Non Technical Summary
To remain economically viable in today's global soybean market, U.S. growers must continue to adapt new technology and utilize crop and pest management tools to diagnose and manage crop and pest related issues. The need for integrating crop and pest management disciplines in soybean research is more evident today than in years past. Increased soybean seed cost coupled with new seed-applied technologies have soybean growers asking what is the minimum seeding rate needed to maximize crop yield and economic return. Furthermore, new pest related issues such as glyphosate resistant marestail, the soybean aphid, and soybean rust have increased grower input cost and increased the need for improved crop vigilance. My goal is to develop an integrated research program that addresses the new needs that Indiana soybean growers are facing.
Animal Health Component
Research Effort Categories
Goals / Objectives
Goal statement: The overall goal of this research program is to increase the economic and environmental sustainability of current soybean production practices through improved crop and pest management strategies and the development of accurate and timely crop and pest management decision aids. The specific objectives of my research program are: Objective 1: Develop accurate soybean crop and pest management recommendations that maximize economic return for growers. Objective 2: Characterize soybean phenotypic response to environmental conditions. Objective 3: Quantify the impact of agronomic production practices on Asian soybean rust.
Objective 1: Develop accurate soybean crop and pest management recommendations that maximize economic return for growers. Research will be conducted at Purdue Agricultural Centers (PACs) to quantify the impact of intensive soybean management practices on soybean yield and economic profitability.

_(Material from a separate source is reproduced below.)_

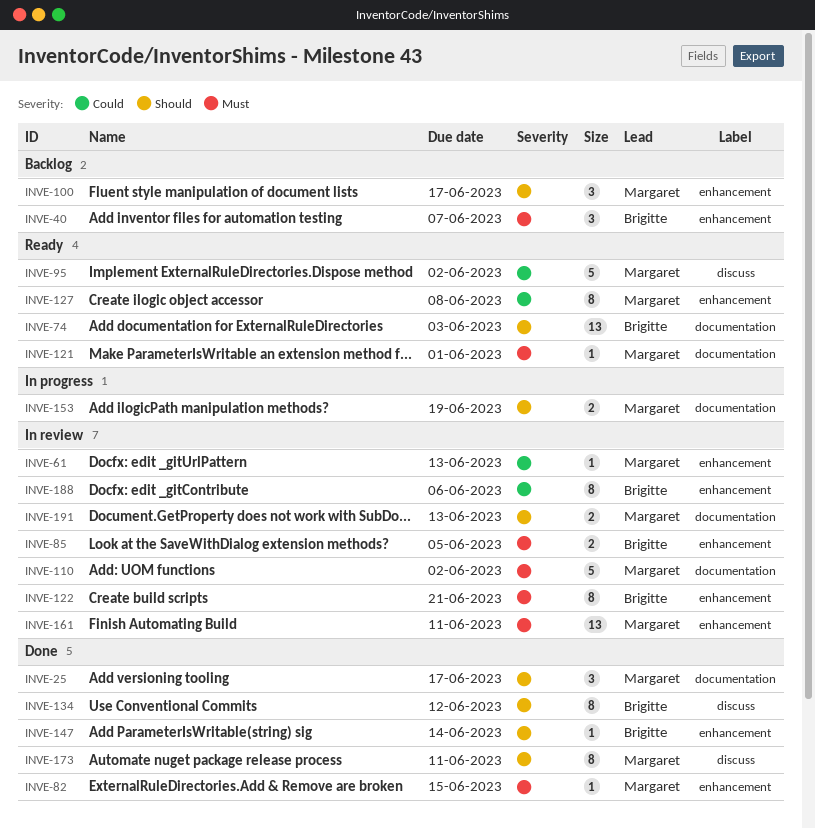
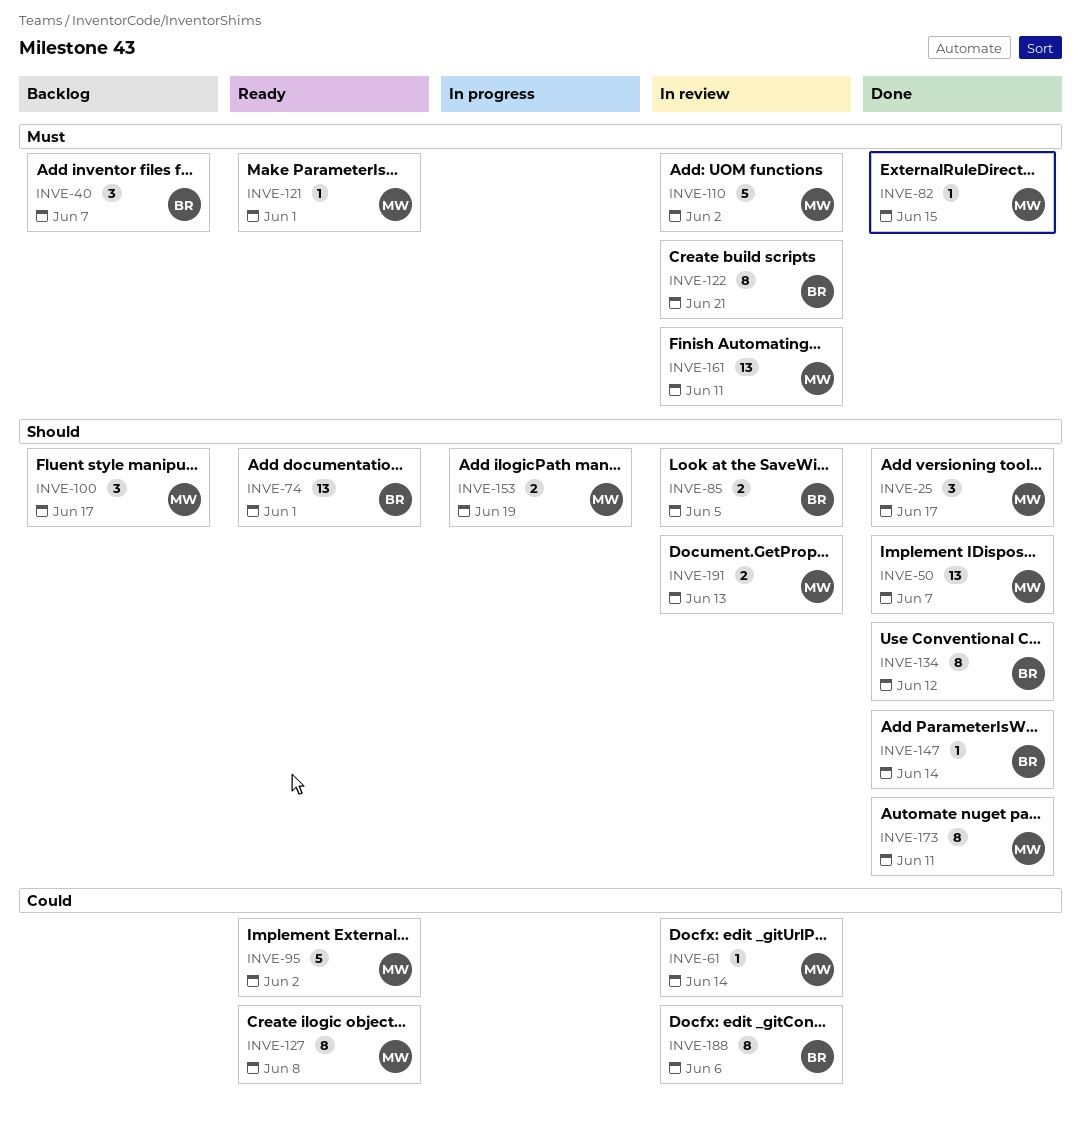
INVE-50: none -> present
INVE-61, due: Jun 13 -> Jun 14
INVE-74, due: Jun 3 -> Jun 1
INVE-85, priority: Must -> Should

Treatments will range from the conventional management strategy of seeding, no scouting, and one application of glyphosate to "intensive" management strategies that include utilization of seed-applied technology, frequent scouting, and the application of foliar nutrients and pesticides. Data to be collected will be specified by research faculty within each discipline and reported at the system level. Objective 2: Characterize soybean phenotypic response to environmental conditions. Research will be conducted at a number of Purdue Agricultural Centers to quantify the impact of crop stress on soybean crop phenology. A partial list of treatments to be investigated includes
location (e.g. soil type, yield potential, etc.), crop stress and yield compensation mechanisms (e.g. defoliation, crop stand loss, etc.), planting date (early, on-time, late), and maturity group (range 2.4 to 4.4). The data collected will include LAI, PAR, phenological development rate, soybean yield and yield components. These experimental sites are located near automated weather stations that collect several climatic parameters including temperature, rainfall, photoperiod, and solar radiation. Additional research projects will be initiated as needed in the greenhouse and growth chamber to complement the in-field research. Objective 3: Quantify the impact of agronomic production practices on management of Asian soybean rust. Large plot experiments will be conducted at three Purdue Agricultural Centers (SEPAC, Davis, and NEPAC) to quantify the impact of row spacing and fungicide application timing on spray canopy penetration. The row spacing treatments are 30", 15", 7.5", and 7.5"
with tram lines. The application timing treatments are R1, R3, R5, R3 + R5, R1 + R3 + R5, and an untreated control. At each application timing spray cards will be positioned at different heights within the soybean canopy to measure fungicide coverage. Small plot experiments will be conducted at several PACs to quantify the impact of planting date (early and on-time), maturity group (2.7 to 3.9), and fungicide application timing (R1, R3, R5, and untreated) on soybean yield and yield components. Similar experiments will be conducted at SEPAC and SWPAC to characterize the impact of fungicide application timing on soybean yield and yield components in double crop soybean production systems.